My husband comes from the south of Italy and I am French. We often have differences in the way we raise our children. Although our culture clashes are unique to our own situation, I am sure other couples in multicultural relationships have faced similar issues when parenting.
Take a look at how some of our parenting philosophies stack up.
|Italian Parenting||French Parenting|
|The mother is the person responsible for running the family. She is expected to put aside her own needs for the good of the family.||The mother must assume her role, even if she delegates tasks, in order to combine her personal life with her family life.|
|The father serves as the head of the family. He personifies authority and often inspires fear. He doesn’t worry about preparing meals or dealing with any issues relating to the children.||The father works in tandem with the mother in terms of all the educational activities. He is involved with discipline and making sure rules are respected He also helps out with bedtime, games, family outings and homework.|
|3||Grandparents and extended family’s role|
|Grandparents take a leading role in their grandchildren’s education and care.Concerning childcare, the extended family usually takes over, especially the young women of the family.||The grandparents are an occasional source of help and only in case of a specific need.We hire unrelated people, especially professionals to care for our little ones.|
|4||Type of education according to the child’s gender|
|Boys are less encouraged to do housework. They have more freedom to get out and play. Parents pay more attention to their success in high schools.||Girls and boys are brought up in a similar fashion. They have the same duties and are granted the same freedoms. Boys are encouraged to express their emotions as well as the girls.|
|Parents guide their children and try to help them avoid mistakes. A strong focus on ethics is ingrained so that children may become productive members of society.Parents don’t “learn” how to be parents; it’s something picked up from and passed down from previous generations.||Children’s aptitudes and talents are to be developed, and both parents must help them to sharpen their critical faculties and their aptitudes to make their own decisions.It’s common to question oneself and to be helped by professionals in order to find one’s way as a parent.|
|6||Rules and punishment|
|No set rules to dictate children’s behavior. The child may be given verbal warnings or be spanked so he understands he must not repeat his actions.||It’s very important to establish and to explain rules. It is even better to negotiate with a child than for them to receive a spanking. Talking and working through conflict is encouraged.|
|7||Sleeping and eating|
The child is allowed to sleep when he wants, but mealtimes are strictly observed.
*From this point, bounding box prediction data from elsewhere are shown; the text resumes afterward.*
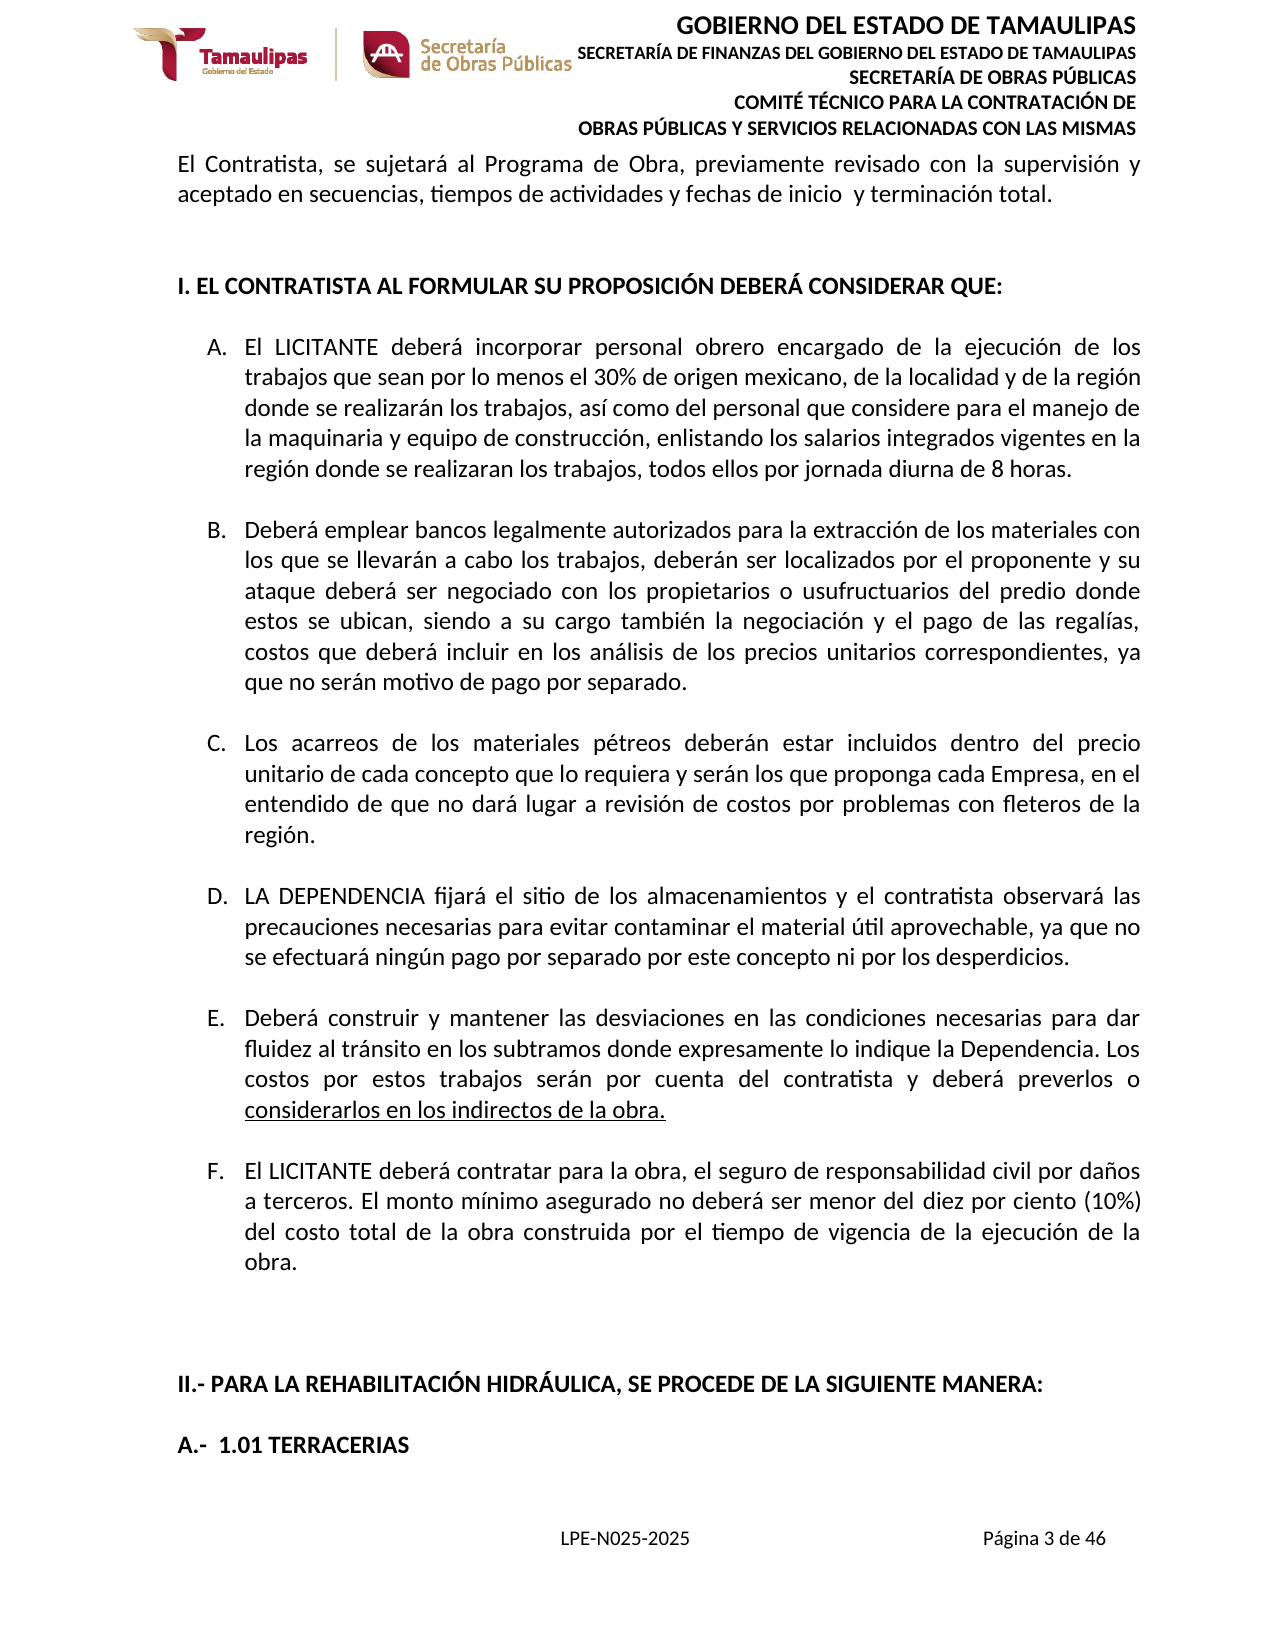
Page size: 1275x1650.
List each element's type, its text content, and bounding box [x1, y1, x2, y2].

list Los acarreos de los materiales pétreos deberán estar incluidos dentro del precio unitario de cada concepto que lo requiera y serán los que proponga cada Empresa, en el entendido de que no dará lugar a revisión de costos por problemas con fleteros de la región. [207, 728, 1142, 850]
list LA DEPENDENCIA fijará el sitio de los almacenamientos y el contratista observará las precauciones necesarias para evitar contaminar el material útil aprovechable, ya que no se efectuará ningún pago por separado por este concepto ni por los desperdicios. [207, 880, 1142, 972]
text II.- PARA LA REHABILITACIÓN HIDRÁULICA, SE PROCEDE DE LA SIGUIENTE MANERA: [177, 1368, 1142, 1399]
list Deberá construir y mantener las desviaciones en las condiciones necesarias para dar fluidez al tránsito en los subtramos donde expresamente lo indique la Dependencia. Los costos por estos trabajos serán por cuenta del contratista y deberá preverlos o considerarlos en los indirectos de la obra. [207, 1002, 1142, 1124]
text El Contratista, se sujetará al Programa de Obra, previamente revisado con la supervisión y aceptado en secuencias, tiempos de actividades y fechas de inicio y terminación total. [177, 148, 1142, 209]
picture [126, 6, 663, 97]
list El LICITANTE deberá incorporar personal obrero encargado de la ejecución de los trabajos que sean por lo menos el 30% de origen mexicano, de la localidad y de la región donde se realizarán los trabajos, así como del personal que considere para el manejo de la maquinaria y equipo de construcción, enlistando los salarios integrados vigentes en la región donde se realizaran los trabajos, todos ellos por jornada diurna de 8 horas. [207, 331, 1142, 483]
list Deberá emplear bancos legalmente autorizados para la extracción de los materiales con los que se llevarán a cabo los trabajos, deberán ser localizados por el proponente y su ataque deberá ser negociado con los propietarios o usufructuarios del predio donde estos se ubican, siendo a su cargo también la negociación y el pago de las regalías, costos que deberá incluir en los análisis de los precios unitarios correspondientes, ya que no serán motivo de pago por separado. [207, 514, 1142, 697]
text I. EL CONTRATISTA AL FORMULAR SU PROPOSICIÓN DEBERÁ CONSIDERAR QUE: [177, 270, 1142, 300]
text A.- 1.01 TERRACERIAS [177, 1429, 1142, 1460]
list El LICITANTE deberá contratar para la obra, el seguro de responsabilidad civil por daños a terceros. El monto mínimo asegurado no deberá ser menor del diez por ciento (10%) del costo total de la obra construida por el tiempo de vigencia de la ejecución de la obra. [207, 1155, 1142, 1277]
Meals are eaten with the entire family when everyone is present.
|Children have their meals before the adults. However they have a lot of control over what they eat. Adults oversee food choices to ensure balance and nutrition.|
|8||Importance given to the child’s stimulation|
It is not considered productive to stimulate a child’s curiosity at a young age. Hygiene, clothing and food are more important than intellectual awakening.
|Children are stimulated as soon as possible. We are always looking for ways to develop their creativity and open their minds.|
|9||Importance given to emotional health|
|It’s not essential to show or talk about one’s feelings with your child, nor to tell them you love them. On the contrary, it is believed that showing too much emotion can hinder a parent’s ability to assert control over their children and can result in a lack of respect for the parents’ authority.||The father and the mother openly show their affection, give compliments to their child and place great value on the child in the hope of building their self-confidence.|
From my observations, Italians adhere to a more traditional style of parenting. Respect for elders and acknowledging their authority is paramount. Great emphasis is placed on the extended family unit with everyone knowing and keeping to their established familial roles. The father holds supreme authority and maintains his distance to a certain extent, while exchanges between children and both parents are limited. Children are expected to obey instructions or risk serious, often physical, punishment. They must learn their duties toward others, and boys and girls are often reared in different ways. This mindset is especially widespread in Southern Italy.
The French, on the other hand, value listening to, showing love for and supporting their children. The child holds the main place in the family and the parents adjust their roles around the child’s needs. Parents handle the majority of the responsibility for educating and caring for the child, only asking for help if it is specifically needed. Authority is shared among the immediate family members and rather than using physical punishment, non-violent methods are preferred to resolve conflicts and teach children right from wrong. Communication with the child is very important, and is used as a method of instilling the child with value and of developing his/her talents. There is no difference in the treatment of boys and girls, and children are encouraged to develop as many skills as possible to encourage early autonomy. This style of French parenting is found mainly in families with a high education level.